Because of the COVID-19 pandemic, the definition of quarantine has drastically evolved. What was once a word that conjured connotations of historical fiction now carries a very tangible burden that weighs on all of our minds. In the past two weeks, my personal definition of quarantine has dramatically altered as I have been isolated at the Courtyard Marriott on Lakeshore.
The weekend before last, I went home to surprise my dad on his 49th birthday. I left home to return to campus Sunday afternoon, and by Monday morning, my dad had a fever. My mom was the one who called me. No hello. No preamble. Just, “your dad tested positive for COVID-19.”
My first thought was a four letter word that is definitely not Samford-approved. Next, I thought about my dad, his age, his high blood pressure, the last hug I gave him before I drove back to campus. Third, what was I supposed to do next?
Of course I knew that Samford has a system in place with policies and regulations relating to COVID-19 exposure.
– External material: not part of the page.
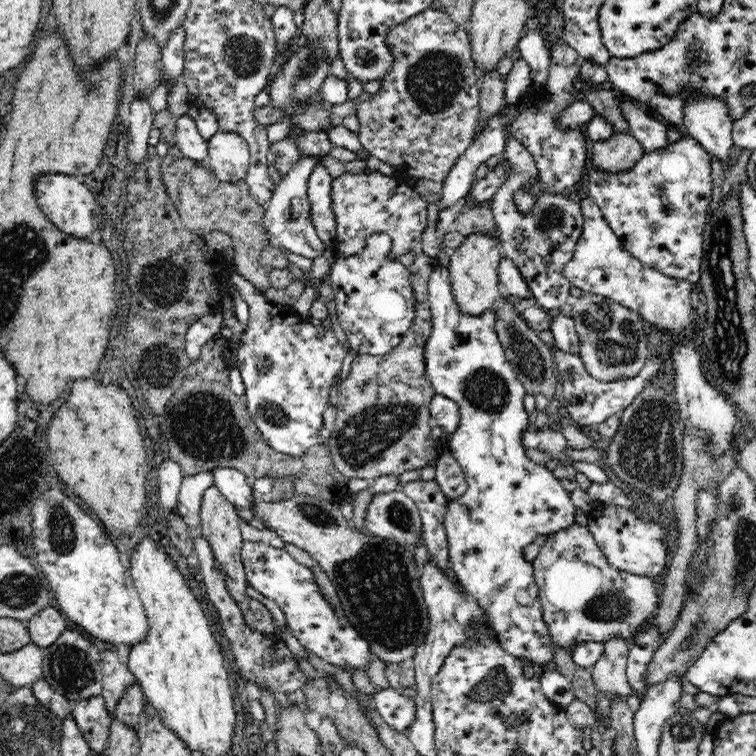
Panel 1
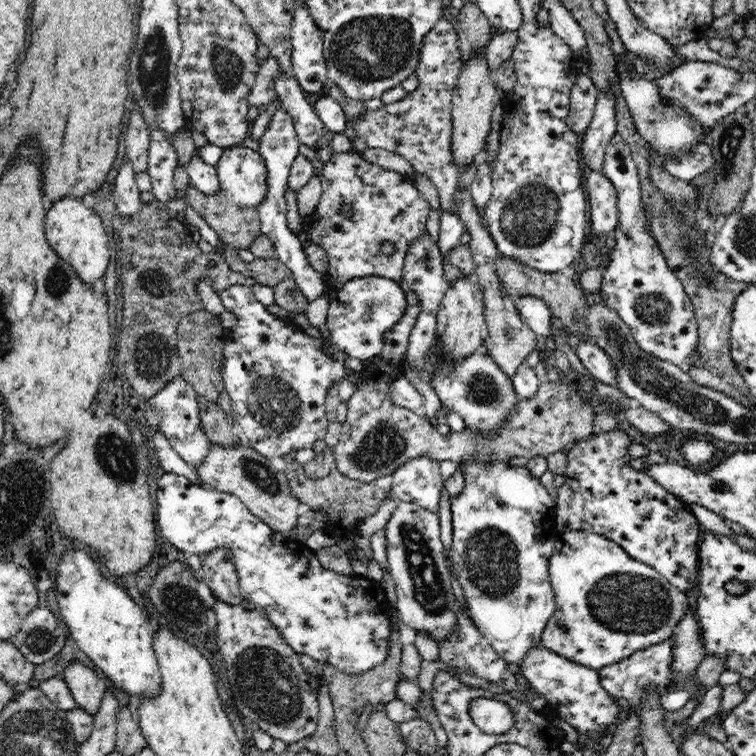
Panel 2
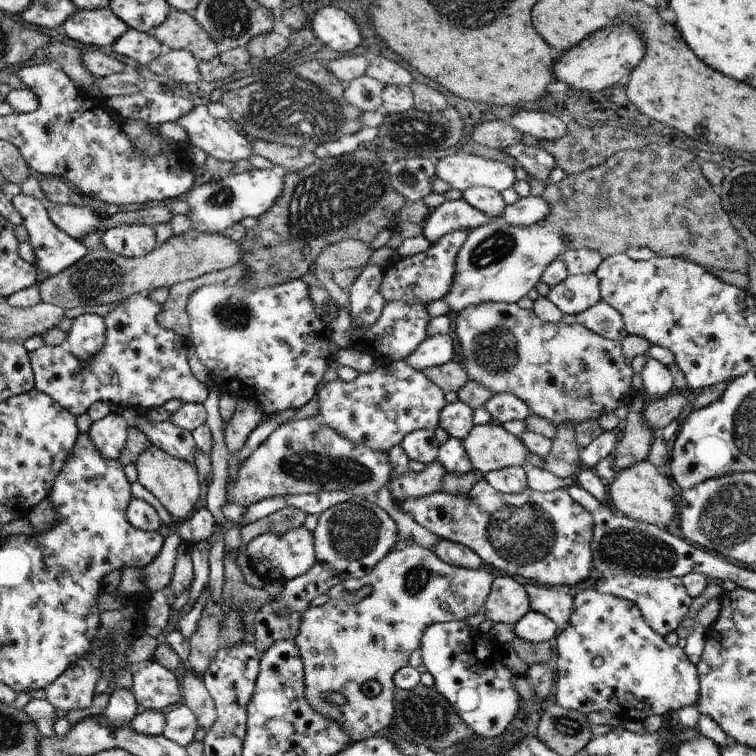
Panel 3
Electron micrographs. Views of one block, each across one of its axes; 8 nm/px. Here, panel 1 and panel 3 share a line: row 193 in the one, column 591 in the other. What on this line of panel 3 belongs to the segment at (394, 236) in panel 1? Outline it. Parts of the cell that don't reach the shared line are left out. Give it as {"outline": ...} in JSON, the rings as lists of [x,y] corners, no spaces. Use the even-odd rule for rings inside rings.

I have seen meals being delivered to people quarantined in my residence hall. I have had classmates disappear from their desks for days. The evidence of students quarantining has surrounded me all semester, yet the minute I realized I would need to quarantine, I had no idea what to do.
I began exchanging emails with the COVID-19 Team. I had no fever. No cough, no body aches, no fatigue (beyond the mundane exhaustion faced by all college students) and no headaches. Nothing unusual. Unless someone experiences symptoms of COVID-19, they won’t be tested, so all I was required to do would be to quarantine for 14 days since the date of exposure, and wait to see if I developed symptoms.
I was given a choice about where to quarantine: either an empty room on campus or at a hotel down the street. I asked which option would be better for Samford. Because I had a car, I was told it would be better for me to go to the hotel and save the on-campus rooms for people with no transportation options. I threw a pile of clean clothes into a laundry basket, grabbed the thermometer Samford provided residents at move-in, and set off to check in at the Courtyard Marriott across from the Target on Lakeshore.
To preface, there have been some nice things about quarantine. The bed is very large. There’s free WiFi. The Samford University Legacy League occasionally delivers care packages with homemade cookies. I have a lovely view of the hotel pool that no one is allowed to swim in. I’ve done half a cardigan worth of knitting in my surplus of spare time. There are some good things really, but unfortunately, the good doesn’t outweigh the terrible.
I love the Caf as much as the next Bulldog, but when it’s the only thing you eat, three meals a day, and you don’t get any say in what you’re served, it can make mealtimes a little disappointing. To counteract this, I ordered a bag of Halloween candy from Target which I had delivered outside of my door. After every meal, I gorge myself on Snickers and M&M’s and then sit in a pile of wrappers and pretend that everything is fine.
Despite the physical distance separating me from campus I’ve still had to attend class, which has been excruciating. Every ounce of motivation I have has been completely stolen from me. I have more time in a day than I know what to do with, but all I want to do is watch TikTok and Netflix and do everything I can to make the time pass a little faster. My classes don’t feel real anymore.
Probably the most surprising thing about quarantine is how little I feel like a human being. I haven’t felt sunlight on my face in days. I only emerge from my nest of blankets to snatch the meals that are delivered to my doorstep before scurrying back inside my room. The only time I really look at my appearance is during Zoom lectures when I stare at myself like I’m Narcissus and my little Zoom square is my reflection. I feel separate. Isolated. Alone.
But at the same time, I’m okay. I’m actually fine. I feel weird because quarantine is weird. COVID-19 is weird. Life is weird. As soon as my 14 days are up, I’ll return to campus and jump right back into my life. Someday, the two weeks I’ve spent in this hotel room will be a blip in my memory, a wacky story to tell my future children.
As we approach the end of 2020, I want to remind everyone that COVID-19 affects us all differently, but the one thing we have in common is that it does affect all of us. Every student that leaves Samford at the end of this semester will have a unique story to tell. To my fellow students, be smart, be safe and be kind. We will get through this together.